If he had a Rosebud, he will take it with him to the grave – whither, considering that his mother is still with us a fornight shy of her 102nd birthday, he probably won't be going in a hurry. Even without the mahogany hair dye and orange skin tone which his third marriage to a vastly younger woman persuaded him to adopt, he somehow seems timeless and immortal.
The mistake in trying to work him out, I think, is applying conventional human standards to something much closer to a force of nature in human disguise. You might as well try to penetrate what a tornado is thinking when it ravages a town.
Although he represents the far right flank in the cultural war between liberalism and the forces of reaction fought either side of the Atlantic since the late 1960s, this is no ideologue. He's extremely right wing, of course, in a string-em-up kinda way, and of all the outposts in that vast, diffuse media empire, Fox News best reflects his own world view. But if it became valuable to his commercial interests, he'd be belting out "I Will Survive" from a float at a San Francisco gay pride parade, clad only in a gold lamé jockstrap, in two seconds flat.
Evidently he enjoys the exercise of political power, or rather the power to bend politicians to his will, as we know so well. Yet power isn't an end in itself, but the means by which to grow the business. And while he presumably likes being worth £7bn or whatever, wealth itself seems to hold his interest only as a measure of his business success.
A gorgeously revealing vignette of his priorities came when his daughter Elisabeth told Tatler a story from her mid-1970s childhood, when the family lived on a Home Counties farm. One day she went off to a field to nuzzle her beloved pony, but it had vanished. Ah, sweetheart, said daddy, his memory jogged by an inquiry about its whereabouts, I've given it away as a prize in a News of the World readers' competition.
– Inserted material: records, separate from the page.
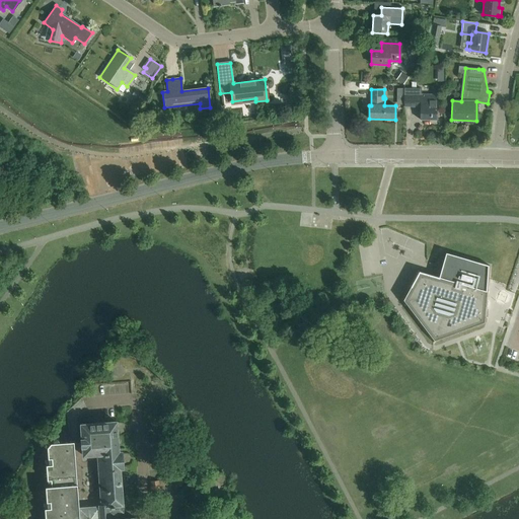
[(420,90),(403,89),(403,104),(410,104),(410,97),(420,97),(420,120),(436,120),(436,95),(420,94),(420,90)]
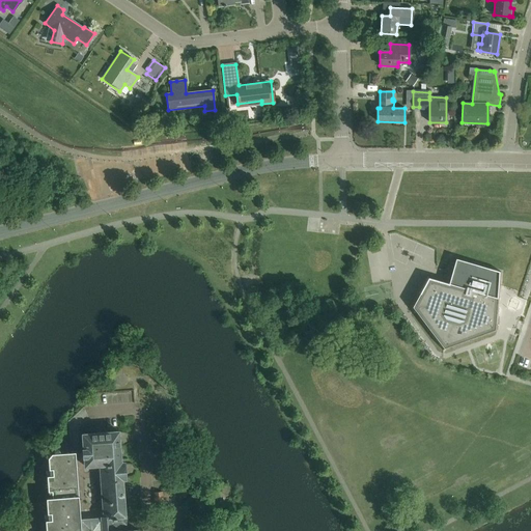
[(499,271),(456,259),(449,285),(428,279),(413,309),(443,347),(495,330),(499,271)]
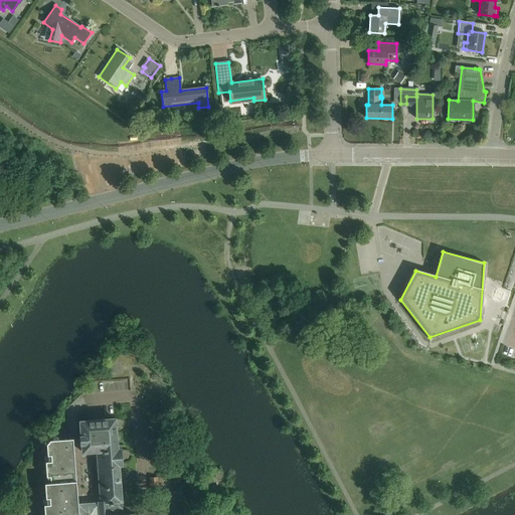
[(134,514),(124,514),(116,514),(109,514),(108,509),(122,509),(121,501),(119,465),(122,465),(120,449),(117,449),(115,418),(79,421),(80,436),(79,436),(80,444),(81,444),(82,453),(97,452),(101,502),(98,502),(99,514),(78,514),(73,439),(58,440),(58,439),(58,438),(57,438),(56,437),(55,437),(54,437),(53,438),(52,438),(52,439),(52,440),(50,440),(46,444),(48,462),(43,462),(46,497),(49,497),(50,504),(44,504),(44,514),(134,514)]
He may have mellowed personally since, and everyone who meets him talks of his personal charm, but Rupert Murdoch has made less striking progress on the road to self-awareness. Even now he paints himself as the tireless foe of "the establishment" and "vested interests", unaware of any inherent irony when the phone rings and it's the Oval Office or No 10 calling to pay ritual obeisance.
If you asked him what it's all about, this insatiable urge to dominate and acquire, I can't imagine whether this most gallant of papal knights would have any more clue than the rest of us. Perhaps there was a Rosebud moment as an Oxford undergrad, when a snooty don mocked his accent at a sherry party, and Australia's most upper-middle class larrikin vowed eternal vengeance on the "establishment".
Perhaps he's just an adrenalin junkie. His habit, time and again, of betting the entire business on what struck analysts as a suicidal gamble suggests a dependence on fear-fuelled thrills. Maybe he has a peculiarly acute terror of death, and believes that if he never stops moving forward, gobbling up everything in his path like the media great white shark he is, the reaper will never catch up with him.
One day, as it must to all men, death will come for Rupert Foster Murdoch, and the Xanadu of News Corp will be dismantled. He is the business, to a degree possibly unique in a company of such magnitude, and the business is him. The News Corp imperium will pass with him.
For now the tornado blows on, whipping up the gun-toting maniacs of the US with Beck's incendiary ravings over there; and battering at the foundations of the BBC over here, with his papers' tireless bullying about its journalistic standards, until our last surviving truly great national institution is reduced to a cringing perpetual apologist for the most comparatively tiny of flaws.
Just as with the hereditary monarchy he loathes (and seeks to replicate by promoting James to heir presumptive), the politicians come and go... and when they have been and gone, he remains. And whenever the tornado temporarily blows itself out, as it will over phone-hacking soon enough, we glance in horror at the detritus left in its wake, and see that Rupert Murdoch has won yet again.